È la storia di un viaggio, lontano dalla città natale e vicino alle profondità dell’animo umano. Sottoterra, volendo racchiuderlo in un’unica parola, è menzogna.

Fabio Ferrari inventa un paese dell’Emilia-Romagna, Lorino, e lo popola di personaggi che mentono: mentono a sé stessi, agli altri, e alla memoria. Tutti, tranne i bambini e gli animali. Solo loro conoscono davvero ciò che la terra — o l’anima — può nascondere.
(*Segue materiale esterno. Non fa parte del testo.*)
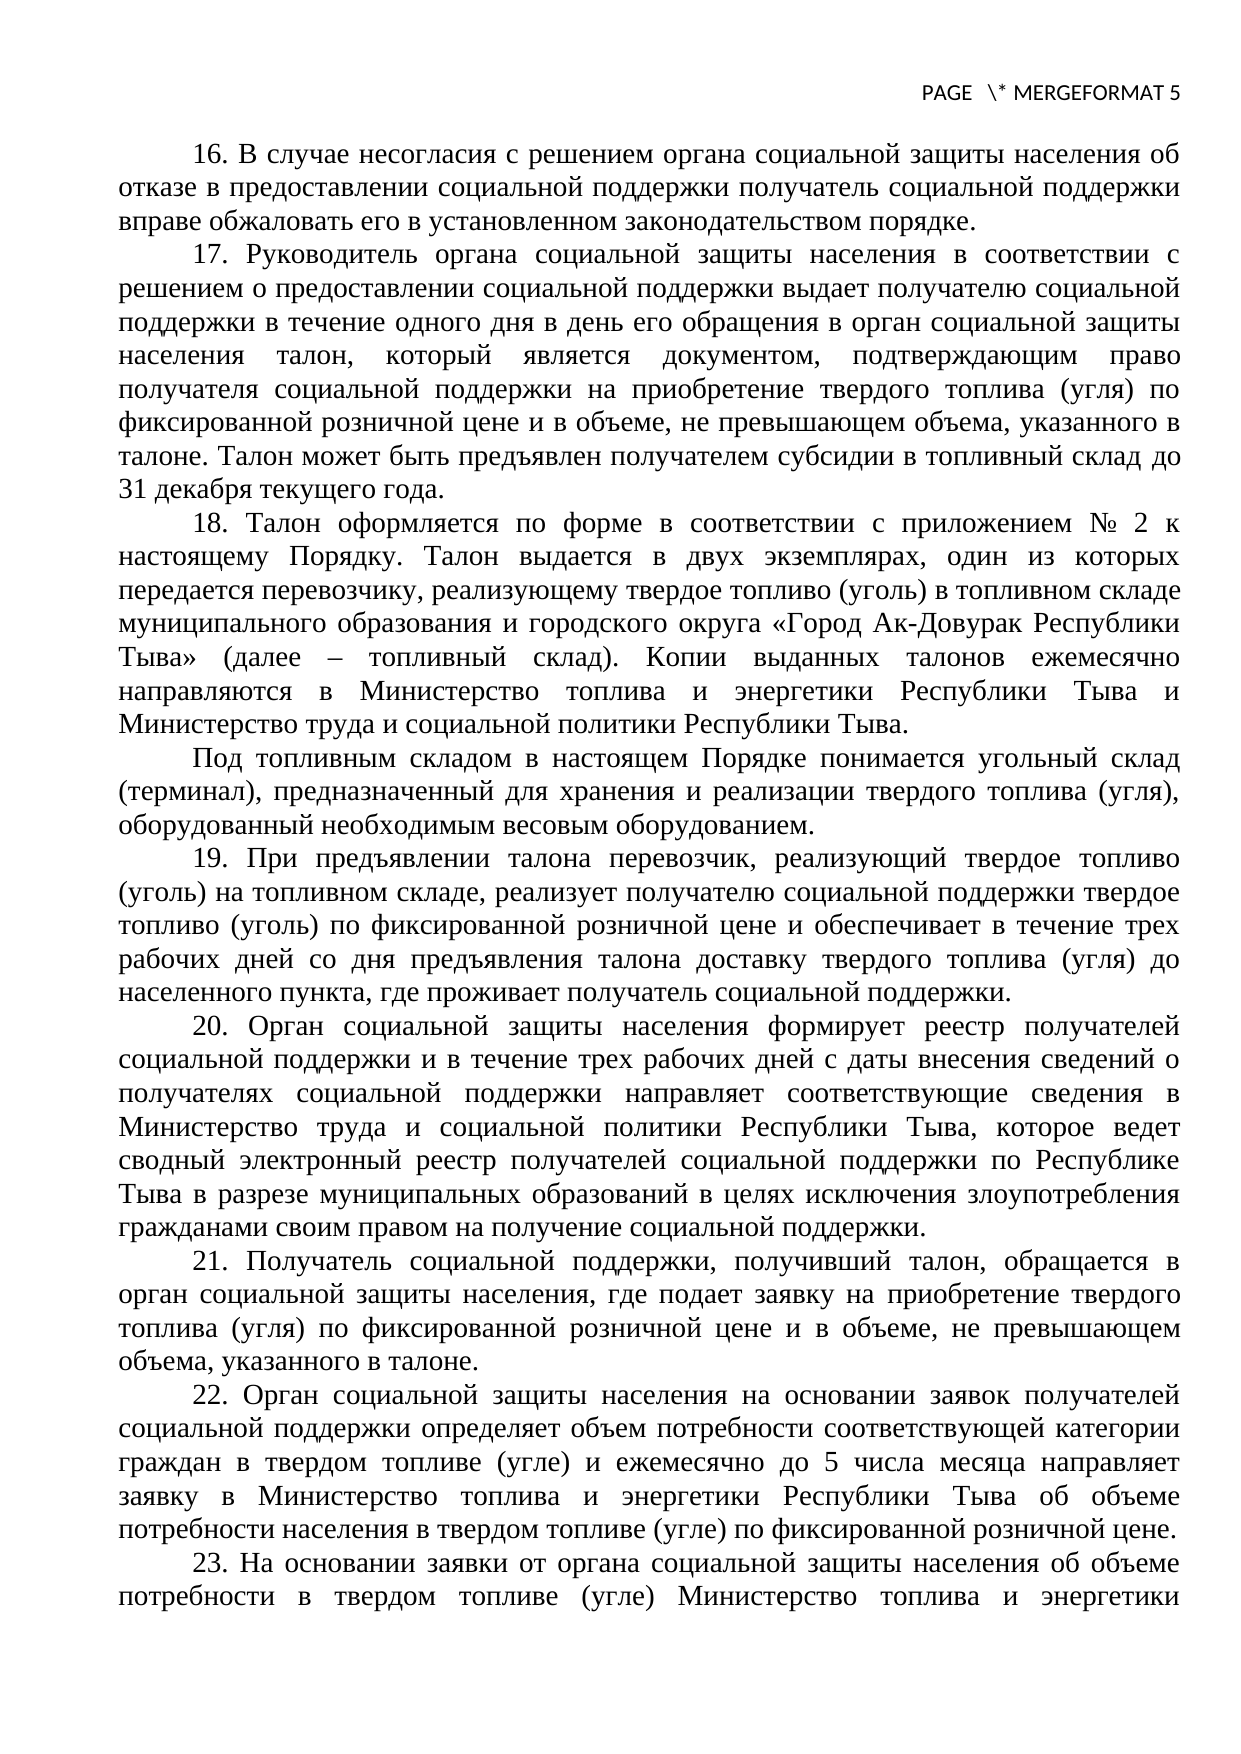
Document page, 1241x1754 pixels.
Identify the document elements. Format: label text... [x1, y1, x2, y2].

text 16. В случае несогласия с решением органа социальной защиты населения об отказе в предоставлении социальной поддержки получатель социальной поддержки вправе обжаловать его в установленном законодательством порядке. [118, 136, 1181, 237]
text 19. При предъявлении талона перевозчик, реализующий твердое топливо (уголь) на топливном складе, реализует получателю социальной поддержки твердое топливо (уголь) по фиксированной розничной цене и обеспечивает в течение трех рабочих дней со дня предъявления талона доставку твердого топлива (угля) до населенного пункта, где проживает получатель социальной поддержки. [118, 840, 1181, 1008]
text 17. Руководитель органа социальной защиты населения в соответствии с решением о предоставлении социальной поддержки выдает получателю социальной поддержки в течение одного дня в день его обращения в орган социальной защиты населения талон, который является документом, подтверждающим право получателя социальной поддержки на приобретение твердого топлива (угля) по фиксированной розничной цене и в объеме, не превышающем объема, указанного в талоне. Талон может быть предъявлен получателем субсидии в топливный склад до 31 декабря текущего года. [118, 237, 1181, 505]
text 21. Получатель социальной поддержки, получивший талон, обращается в орган социальной защиты населения, где подает заявку на приобретение твердого топлива (угля) по фиксированной розничной цене и в объеме, не превышающем объема, указанного в талоне. [118, 1243, 1181, 1377]
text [118, 1545, 1181, 1612]
text Под топливным складом в настоящем Порядке понимается угольный склад (терминал), предназначенный для хранения и реализации твердого топлива (угля), оборудованный необходимым весовым оборудованием. [118, 740, 1181, 840]
text 20. Орган социальной защиты населения формирует реестр получателей социальной поддержки и в течение трех рабочих дней с даты внесения сведений о получателях социальной поддержки направляет соответствующие сведения в Министерство труда и социальной политики Республики Тыва, которое ведет сводный электронный реестр получателей социальной поддержки по Республике Тыва в разрезе муниципальных образований в целях исключения злоупотребления гражданами своим правом на получение социальной поддержки. [118, 1008, 1181, 1243]
text 22. Орган социальной защиты населения на основании заявок получателей социальной поддержки определяет объем потребности соответствующей категории граждан в твердом топливе (угле) и ежемесячно до 5 числа месяца направляет заявку в Министерство топлива и энергетики Республики Тыва об объеме потребности населения в твердом топливе (угле) по фиксированной розничной цене. [118, 1377, 1181, 1545]
text 18. Талон оформляется по форме в соответствии с приложением № 2 к настоящему Порядку. Талон выдается в двух экземплярах, один из которых передается перевозчику, реализующему твердое топливо (уголь) в топливном складе муниципального образования и городского округа «Город Ак-Довурак Республики Тыва» (далее – топливный склад). Копии выданных талонов ежемесячно направляются в Министерство топлива и энергетики Республики Тыва и Министерство труда и социальной политики Республики Тыва. [118, 505, 1181, 740]
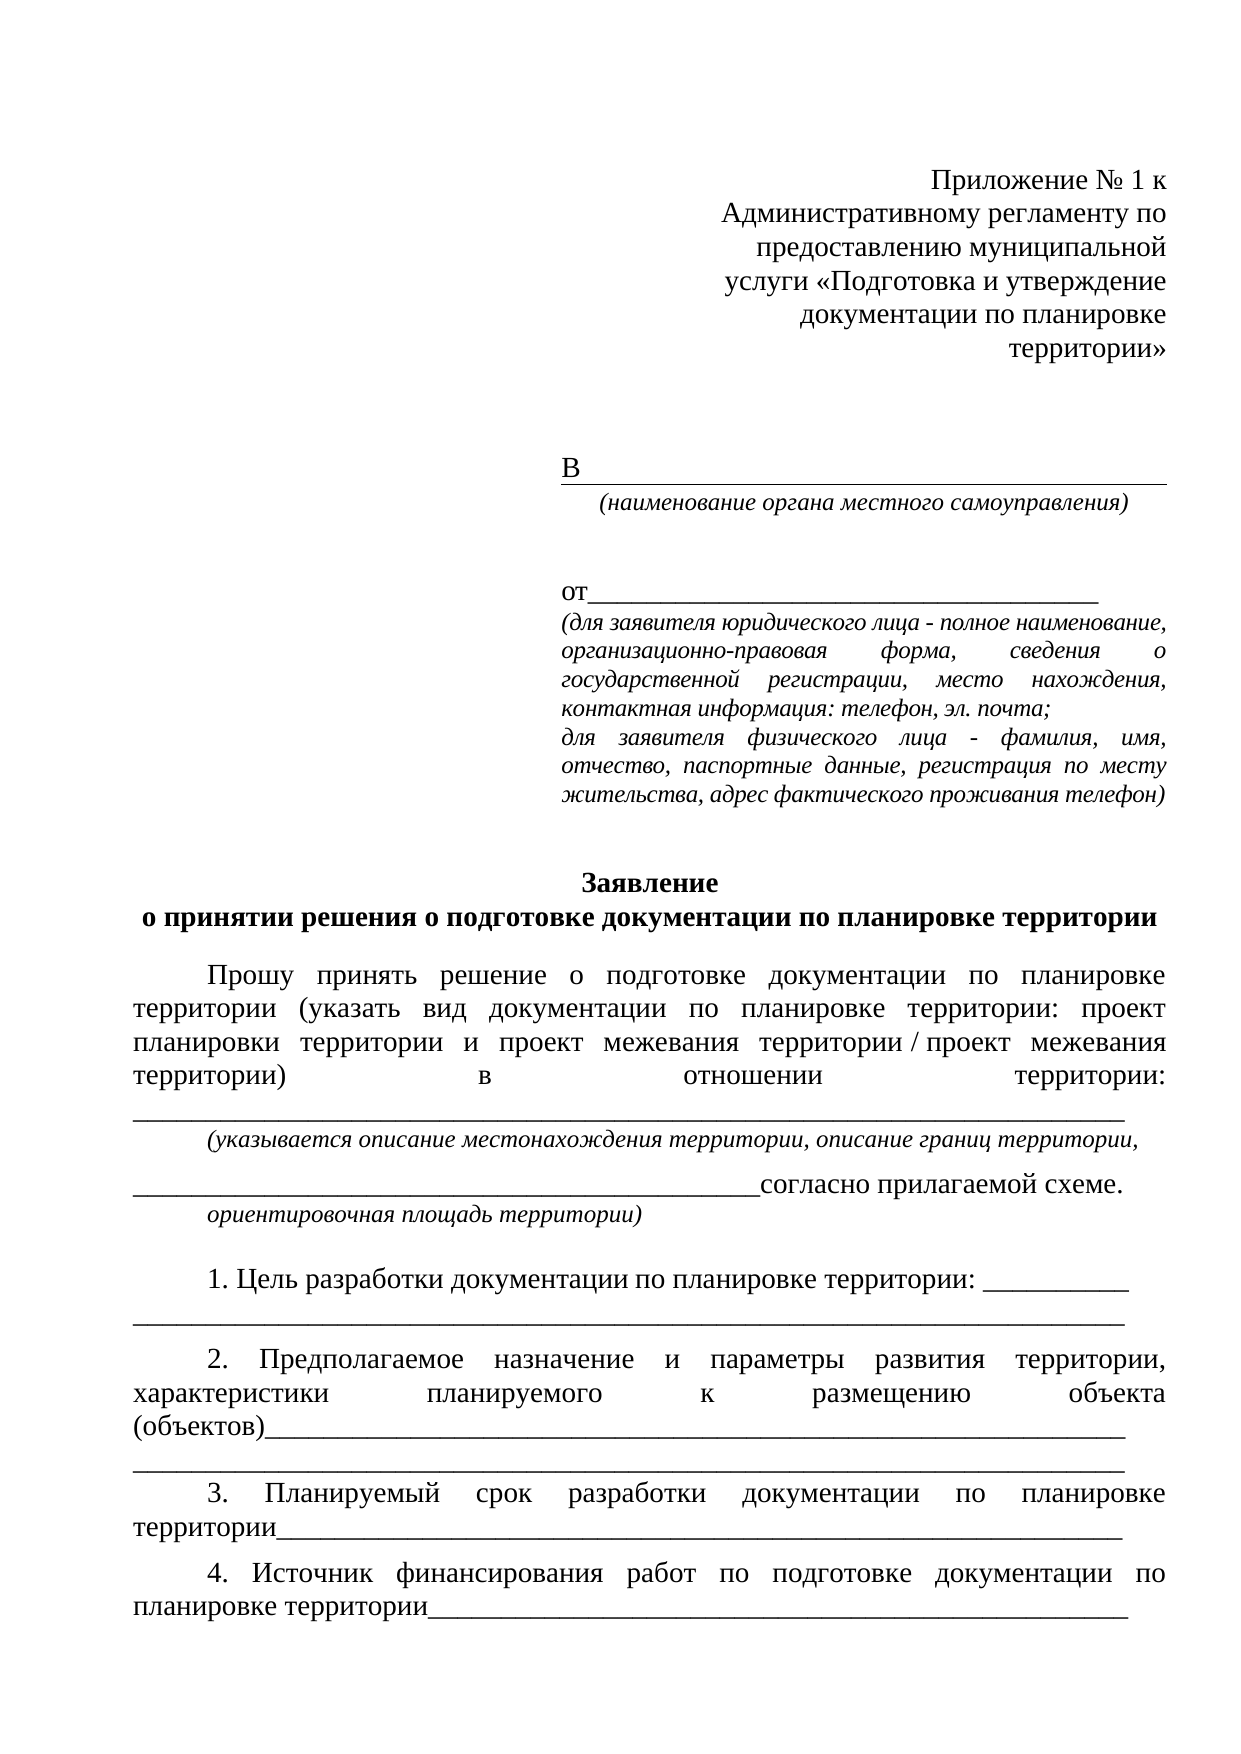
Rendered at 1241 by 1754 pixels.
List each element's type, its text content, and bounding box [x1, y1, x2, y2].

text В [561, 450, 1167, 484]
text о принятии решения о подготовке документации по планировке территории [133, 899, 1167, 933]
text (наименование органа местного самоуправления) [561, 485, 1167, 516]
text ___________________________________________согласно прилагаемой схеме. [133, 1166, 1167, 1199]
text от___________________________________ [561, 573, 1167, 607]
text ориентировочная площадь территории) [133, 1199, 1167, 1228]
text (указывается описание местонахождения территории, описание границ территории, [133, 1124, 1167, 1153]
text ____________________________________________________________________ [133, 1442, 1167, 1475]
text 2. Предполагаемое назначение и параметры развития территории, характеристики планируемого к размещению объекта (объектов)___________________________________________________________ [133, 1341, 1167, 1442]
text Заявление [133, 866, 1167, 899]
text 4. Источник финансирования работ по подготовке документации по планировке территории________________________________________________ [133, 1555, 1167, 1622]
text для заявителя физического лица - фамилия, имя, отчество, паспортные данные, регистрация по месту жительства, адрес фактического проживания телефон) [561, 722, 1167, 808]
text (для заявителя юридического лица - полное наименование, организационно-правовая форма, сведения о государственной регистрации, место нахождения, контактная информация: телефон, эл. почта; [561, 607, 1167, 722]
text ____________________________________________________________________ [133, 1295, 1167, 1329]
text 3. Планируемый срок разработки документации по планировке территории__________________________________________________________ [133, 1475, 1167, 1542]
text 1. Цель разработки документации по планировке территории: __________ [133, 1262, 1167, 1295]
text Прошу принять решение о подготовке документации по планировке территории (указать вид документации по планировке территории: проект планировки территории и проект межевания территории / проект межевания территории) в отношении территории: ____________________________________________________________________ [133, 957, 1167, 1124]
text Приложение № 1 к Административному регламенту по предоставлению муниципальной услуги «Подготовка и утверждение документации по планировке территории» [694, 162, 1167, 364]
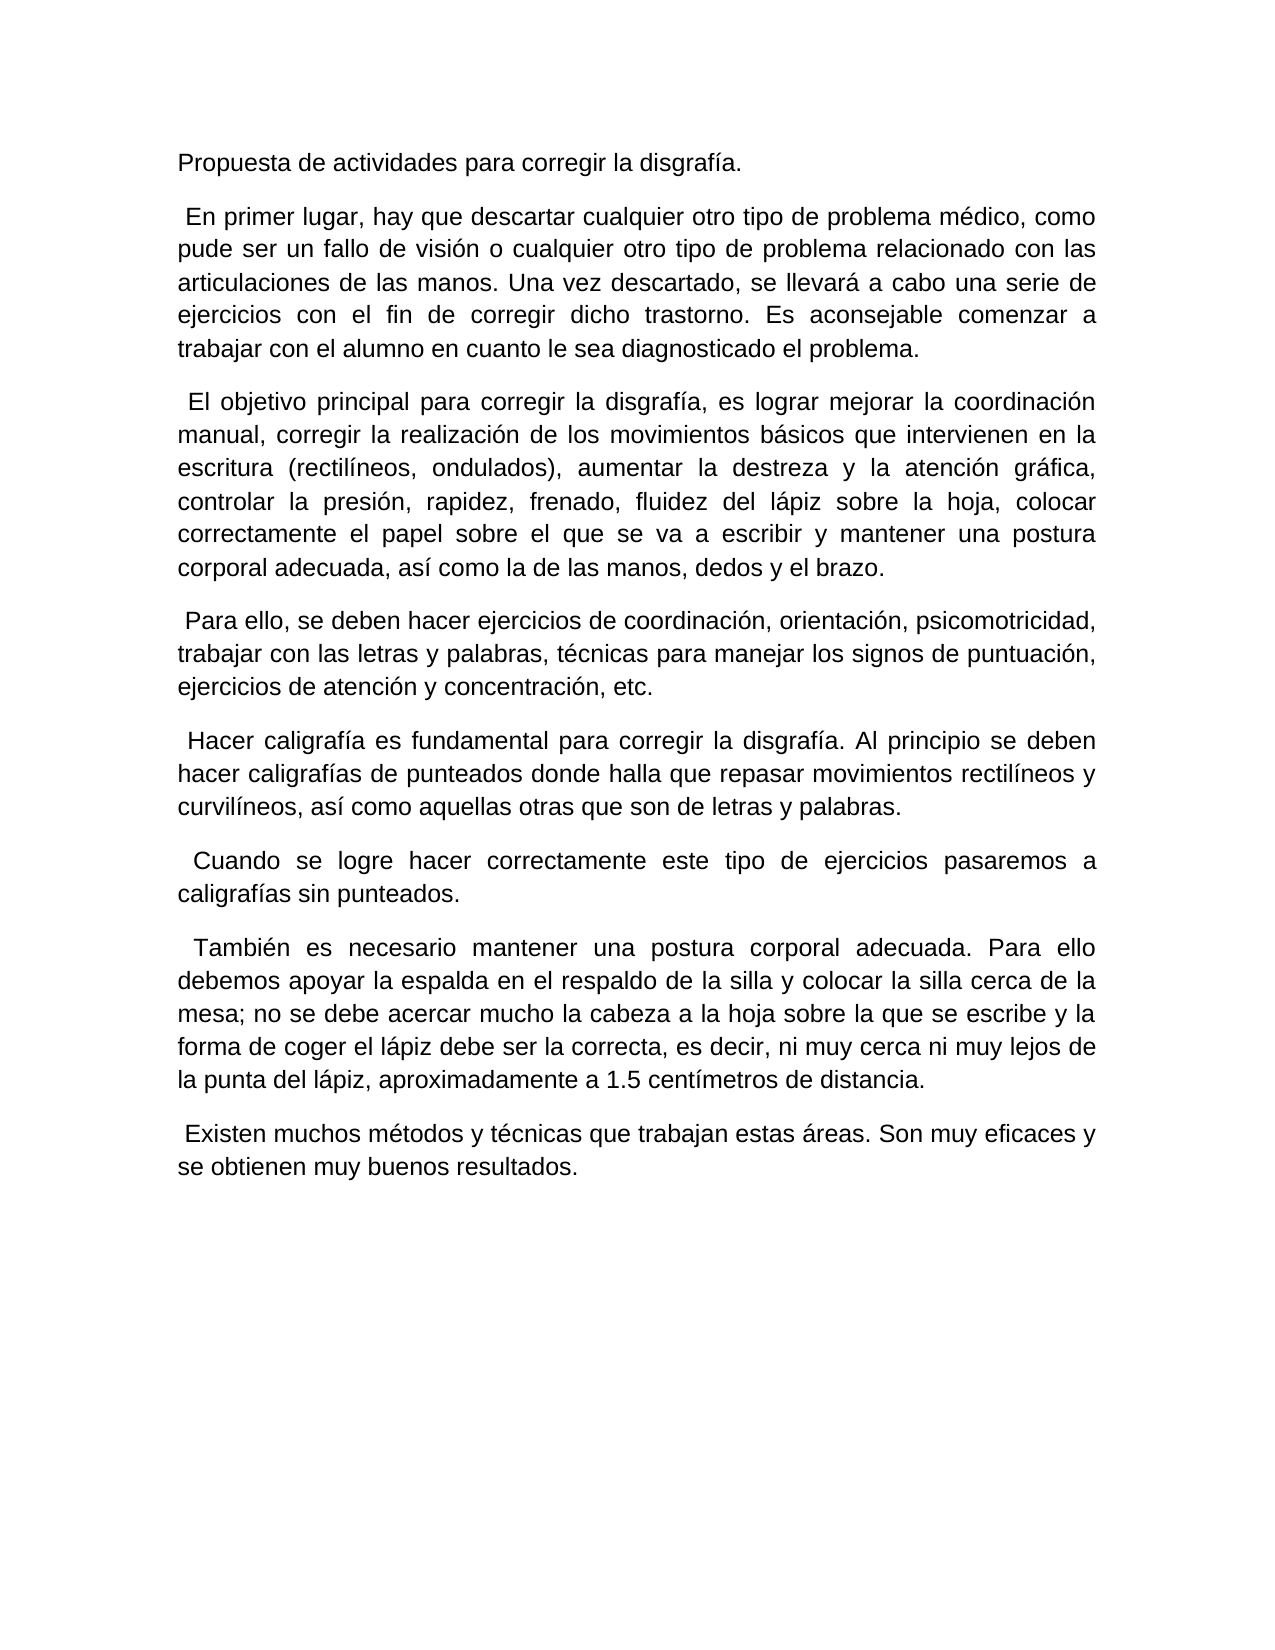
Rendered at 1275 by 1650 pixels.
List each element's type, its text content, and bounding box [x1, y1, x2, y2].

text Hacer caligrafía es fundamental para corregir la disgrafía. Al principio se deben hacer caligrafías de punteados donde halla que repasar movimientos rectilíneos y curvilíneos, así como aquellas otras que son de letras y palabras. [177, 726, 1098, 821]
text Para ello, se deben hacer ejercicios de coordinación, orientación, psicomotricidad, trabajar con las letras y palabras, técnicas para manejar los signos de puntuación, ejercicios de atención y concentración, etc. [177, 606, 1098, 701]
text Propuesta de actividades para corregir la disgrafía. [177, 148, 1098, 176]
text Existen muchos métodos y técnicas que trabajan estas áreas. Son muy eficaces y se obtienen muy buenos resultados. [177, 1119, 1098, 1181]
text El objetivo principal para corregir la disgrafía, es lograr mejorar la coordinación manual, corregir la realización de los movimientos básicos que intervienen en la escritura (rectilíneos, ondulados), aumentar la destreza y la atención gráfica, controlar la presión, rapidez, frenado, fluidez del lápiz sobre la hoja, colocar correctamente el papel sobre el que se va a escribir y mantener una postura corporal adecuada, así como la de las manos, dedos y el brazo. [177, 387, 1098, 581]
text En primer lugar, hay que descartar cualquier otro tipo de problema médico, como pude ser un fallo de visión o cualquier otro tipo de problema relacionado con las articulaciones de las manos. Una vez descartado, se llevará a cabo una serie de ejercicios con el fin de corregir dicho trastorno. Es aconsejable comenzar a trabajar con el alumno en cuanto le sea diagnosticado el problema. [177, 201, 1098, 362]
text También es necesario mantener una postura corporal adecuada. Para ello debemos apoyar la espalda en el respaldo de la silla y colocar la silla cerca de la mesa; no se debe acercar mucho la cabeza a la hoja sobre la que se escribe y la forma de coger el lápiz debe ser la correcta, es decir, ni muy cerca ni muy lejos de la punta del lápiz, aproximadamente a 1.5 centímetros de distancia. [177, 933, 1098, 1094]
text Cuando se logre hacer correctamente este tipo de ejercicios pasaremos a caligrafías sin punteados. [177, 846, 1098, 908]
Basterebbe ascoltarli, sin dall’inizio, per comprendere cosa sia accaduto, e cosa stia accadendo ancora. Per capire che l’unico modo per liberarsi dal peso del passato è vivere nella trasparenza.

Da dove l’uomo venisse era irrilevante, contava più dove non era diretto: non era diretto in nessun luogo

Perdere la bussola in questa vita terrena non è poi così difficile. A volte basta un lutto, come nel caso di Remo, il protagonista. Altre volte basta il contrasto tra pensieri, ideali, verità taciute. Lorino — non-luogo per eccellenza — è il teatro in cui si muovono anime smarrite, in cerca di una direzione, di un appiglio, di un senso.

Il difficile è ritrovarsi. È trovare la forza di non lasciarsi schiacciare dal passato, imparando invece a cogliere ciò che la memoria può ancora insegnare, che sia collettiva o personale.

È la Collina della Memoria. L’han tirata su per ricordare la guerra, con la terra che hanno cavato dal canale. Siccome è un segno di pace, ci hanno piantato gli ulivi

Fabio Ferrari

Fabio Ferrari è nato a Milano ed è cresciuto a Limbiate, paese in provincia di Monza e Brianza.

Appassionato di scrittura fin da bambino, ha viaggiato per anni in cerca di parole nuove e di un luogo in cui mettere radici, finché non ha trovato la sua dimensione ideale vicino al mare, nella campagna romagnola e dal 2014 vive a Russi, in provincia di Ravenna.

Negli ultimi anni è stato un allievo di Bottega Finzioni, dove ha frequentato il Corso di Fiction nel 2019, il Corso di Letteratura e il Corso Avanzato nel 2020, e da cui è stato selezionato per il Gruppo Studio nel 2021.

Ha vinto la X edizione del Premio Inedito con il racconto Lezioni di lingua e la menzione speciale nella XIX edizione con il racconto Torta di mele.

Con un testo lungo è arrivato tra i primi dieci finalisti nella sezione inediti del Premio Zeno del 2020; lo stesso anno ha ottenuto la pubblicazione del racconto Origine nell’antologia Racconti di Milleparole, in quanto finalista del concorso indetto da Raffaelli Editore.

Sottoterra è il suo primo romanzo.

Peccato che, spesso, come racconta Fabio Ferrari, la memoria non sia quella giusta. La si costruisce a uso e consumo di chi preferisce l’oblio alla verità, per nascondere qualcos’altro.E quando ci si accorge che è tutto una farsa, rimane un’unica, triste via: la dimenticanza.

…penso di capire perché le piace Lorino. È per via della dimenticanza. […] c’è qualcosa in questo paesaggio che stordisce, siamo come moscerini sotto il sole, giriamo tutti in tondo. È tutto così ordinato, si ripete identico: i filari, le colture, le stagioni, gli anni. Col tempo sembra che sia fatto così il mondo. Che sia fatto così Dio. Dopo un po’ ti dimentichi che esiste altro fuori da qui.